The expected result is an exact restatement of the data, free of pictures.

#### Extracted records:

::::

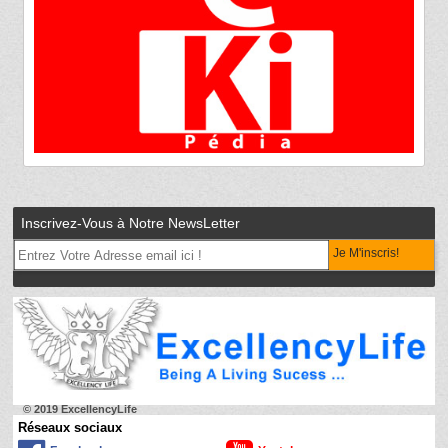
Inscrivez-Vous à Notre NewsLetter
Je M'inscris!
© 2019 ExcellencyLife
Réseaux sociaux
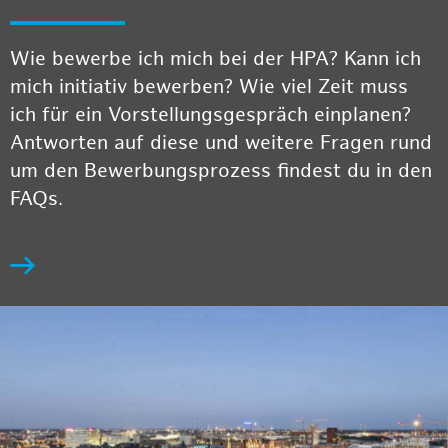
Wie bewerbe ich mich bei der HPA? Kann ich
mich initiativ bewerben? Wie viel Zeit muss
ich für ein Vorstellungsgespräch einplanen?
Antworten auf diese und weitere Fragen rund
um den Bewerbungsprozess findest du in den
FAQs.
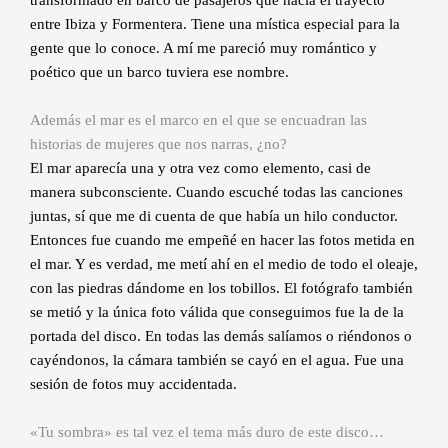
entre Ibiza y Formentera. Tiene una mística especial para la
gente que lo conoce. A mí me pareció muy romántico y
poético que un barco tuviera ese nombre.
Además el mar es el marco en el que se encuadran las
historias de mujeres que nos narras, ¿no?
El mar aparecía una y otra vez como elemento, casi de
manera subconsciente. Cuando escuché todas las canciones
juntas, sí que me di cuenta de que había un hilo conductor.
Entonces fue cuando me empeñé en hacer las fotos metida en
el mar. Y es verdad, me metí ahí en el medio de todo el oleaje,
con las piedras dándome en los tobillos. El fotógrafo también
se metió y la única foto válida que conseguimos fue la de la
portada del disco. En todas las demás salíamos o riéndonos o
cayéndonos, la cámara también se cayó en el agua. Fue una
sesión de fotos muy accidentada.
«Tu sombra» es tal vez el tema más duro de este disco…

::::

#### Exercise answer:
Inscrivez-Vous à Notre NewsLetter
Je M'inscris!
© 2019 ExcellencyLife
Réseaux sociaux
Wie bewerbe ich mich bei der HPA? Kann ich
mich initiativ bewerben? Wie viel Zeit muss
ich für ein Vorstellungsgespräch einplanen?
Antworten auf diese und weitere Fragen rund
um den Bewerbungsprozess findest du in den
FAQs.
entre Ibiza y Formentera. Tiene una mística especial para la
gente que lo conoce. A mí me pareció muy romántico y
poético que un barco tuviera ese nombre.
Además el mar es el marco en el que se encuadran las
historias de mujeres que nos narras, ¿no?
El mar aparecía una y otra vez como elemento, casi de
manera subconsciente. Cuando escuché todas las canciones
juntas, sí que me di cuenta de que había un hilo conductor.
Entonces fue cuando me empeñé en hacer las fotos metida en
el mar. Y es verdad, me metí ahí en el medio de todo el oleaje,
con las piedras dándome en los tobillos. El fotógrafo también
se metió y la única foto válida que conseguimos fue la de la
portada del disco. En todas las demás salíamos o riéndonos o
cayéndonos, la cámara también se cayó en el agua. Fue una
sesión de fotos muy accidentada.
«Tu sombra» es tal vez el tema más duro de este disco…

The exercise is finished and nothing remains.